WASHINGTON (Reuters) - New claims for jobless benefits fell last week and retailers racked up much stronger-than-expected sales in March, signs that high fuel prices have not knocked the economy off its growth path.
Initial claims for state unemployment aid slipped 10,000 to 382,000, the Labor Department said on Thursday, a touch below economists’ expectations and firmly beneath the 400,000 level associated with steady jobs growth.
Other data showed shoppers shrugged off higher gasoline prices last month to boost sales at many retailers as improving labor market conditions encouraged discretionary spending.
Same-store retailer sales had been expected to decline for the first time since August 2009, in part because Easter falls three weeks later than last year, delaying some spending.
“The claims report is one more piece of evidence that the general labor market is improving,” said Patrick O‘Keefe, head of economic research at J.H. Cohn in Roseland, New Jersey.

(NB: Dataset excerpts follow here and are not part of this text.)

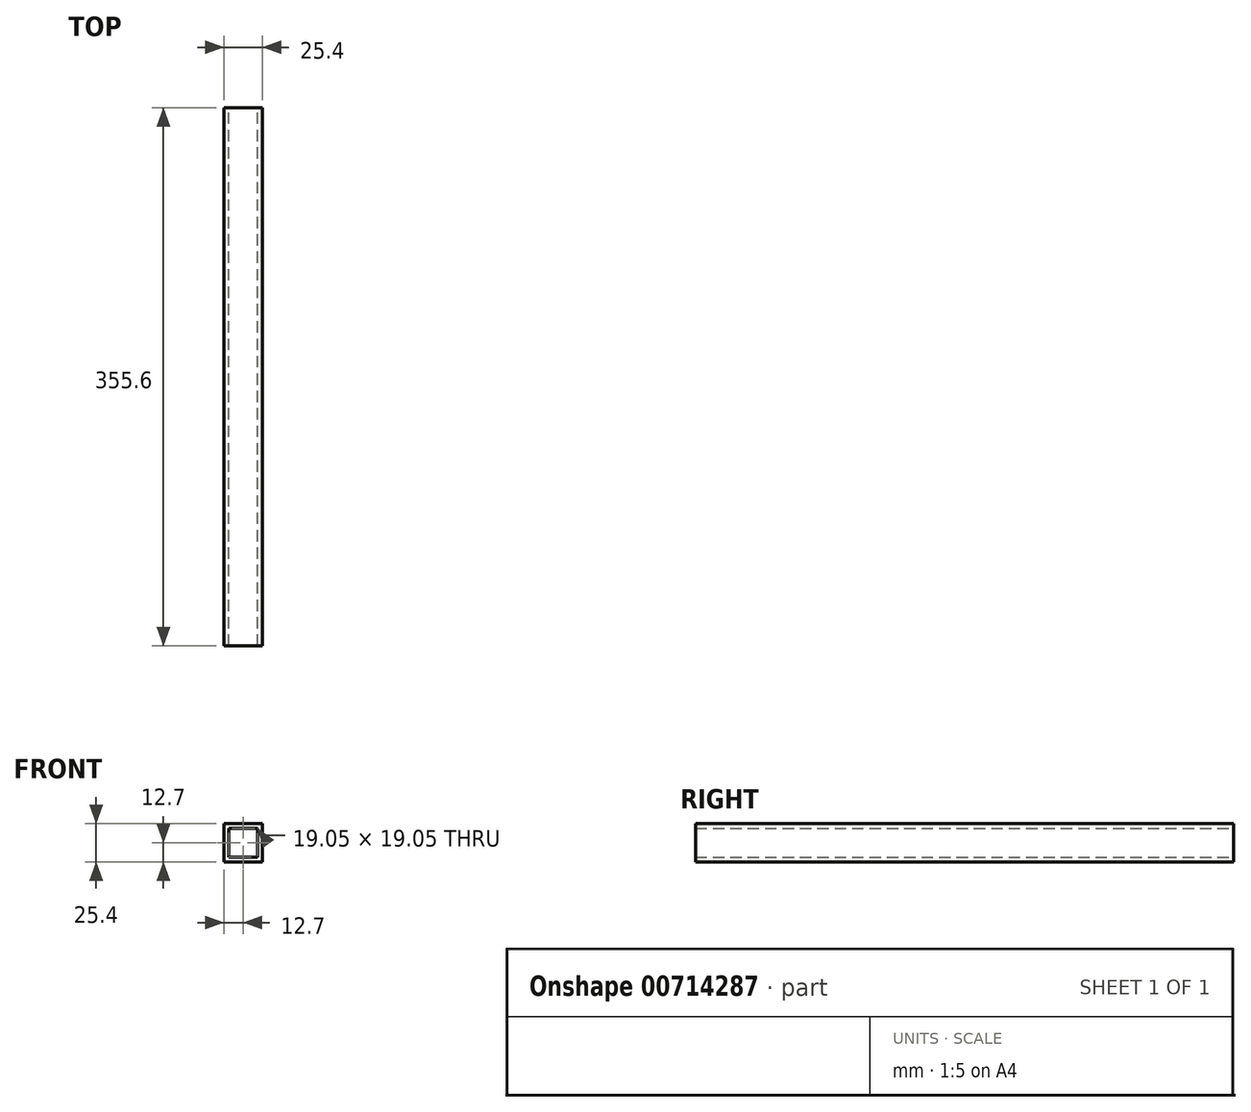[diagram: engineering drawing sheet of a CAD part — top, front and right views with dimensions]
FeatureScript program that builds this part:
annotation { "Feature Type Name" : "Feature", "Feature Type Description" : "" }
export const myFeature = defineFeature(function(context is Context, id is Id, definition is map)
    precondition{}
    {
        {
            var Q0;
            Q0=qCreatedBy(makeId("Front.planeOp"),FACE);
            var sketch = newSketch(context, id + "F0", { "sketchPlane" : qUnion([Q0])});
            skLineSegment(sketch, "E0.bottom", {"start": v(12.7, 12.7) * mm, "end": v(-12.7, 12.7) * mm});
            skLineSegment(sketch, "E0.top", {"start": v(12.7, -12.7) * mm, "end": v(-12.7, -12.7) * mm});
            skLineSegment(sketch, "E0.left", {"start": v(12.7, 12.7) * mm, "end": v(12.7, -12.7) * mm});
            skLineSegment(sketch, "E0.right", {"start": v(-12.7, 12.7) * mm, "end": v(-12.7, -12.7) * mm});
            skPoint(sketch, "E0.middle", {"position": v(0, 0) * mm});
            skLineSegment(sketch, "E1.0", {"start": v(9.53, -9.52) * mm, "end": v(-9.53, -9.52) * mm});
            skLineSegment(sketch, "E1.1", {"start": v(9.53, 9.53) * mm, "end": v(9.53, -9.52) * mm});
            skLineSegment(sketch, "E1.2", {"start": v(9.53, 9.53) * mm, "end": v(-9.53, 9.53) * mm});
            skLineSegment(sketch, "E1.3", {"start": v(-9.53, 9.53) * mm, "end": v(-9.53, -9.52) * mm});
            skSolve(sketch);
        }
        {
            var Q0;
            Q0 = qSketchRegion(id + "F0", true);
            extrude(context, id + "F1", {"entities" : qUnion([Q0]), "depth" : 355.6 * mm, "offsetDistance" : 25.4 * mm});
        }
    });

“The economy is growing and employers are no longer laying off workers because of a weakening in the general economic conditions but rather they doing so for normal business reasons.”
The claims data underscored the strengthening labor market tenor and came on the heels of a report last week showing employers added 216,000 jobs in March, with the unemployment rate falling to a two-year low of 8.8 percent.
Last week, the four-week average of unemployment claims, a better measure of underlying trends, fell 5,750 to 389,500.
With the labor market conditions firming, consumers are feeling a little more confident to loosen their purse strings.
Sales at stores open at least a year rose 1.7 percent in a tally of 25 retailers, topping expectations of a 0.7 percent decline, according to Thomson Reuters.
The stronger-than-expected same-store sales bode well for the government’s overall retail sales report for March, which is scheduled for release next week and is expected to be heavily influenced by the high gasoline prices.
They offered some relief after other data on consumer spending suggested a moderation in the pace of economic growth early in the year after a fairly brisk pace in the fourth quarter.
Consumer spending -- which accounts for about 70 percent of U.S. economic activity -- got off to slow start in the first two months of 2011 -- held back by bad weather. Rising gasoline prices also took spending away from other sectors.
The stronger-than-expected same-store sales were little boosted by inflation, given the nature of the merchandise which economists said was less sensitive to the high energy prices.
“Consumers have held back for a long time, there is a certain amount of pent-up demand. Wage growth isn’t much, but we are also seeing an increase in income because of an increase in job growth,” said Steve Blitz, a senior economist at ITG Investment Research in New York.
“Job growth also means that for those who are employed there is reduced concern about being laid off so the pent up demand is coming out.”
With the latest fall, initial claims for jobless benefits are now beneath the 400,000 level, which is generally associated with steady job growth, for four weeks in a row.
The four-week average has held below that mark for the sixth straight week. Economists say both measures need to drop to about 300,000 to signal a strong labor market recovery.
Signs of improvement in the jobs market were also evident in the number of people still receiving benefits under regular state programs after an initial week of aid, which fell in the week ended March 26 to the lowest level since October 2008.
However, long-term unemployment remains a major problem.
A total of 8.52 million people were claiming unemployment benefits under all programs in the week ended March 19, the latest week for which data is available.
“While the labor market has stabilized and employment may be increasing, it’s not increasing so rapidly that previously unemployed people who were claiming benefits are returning to work at a fast clip,” said J.H. Cohn’s O‘Keefe.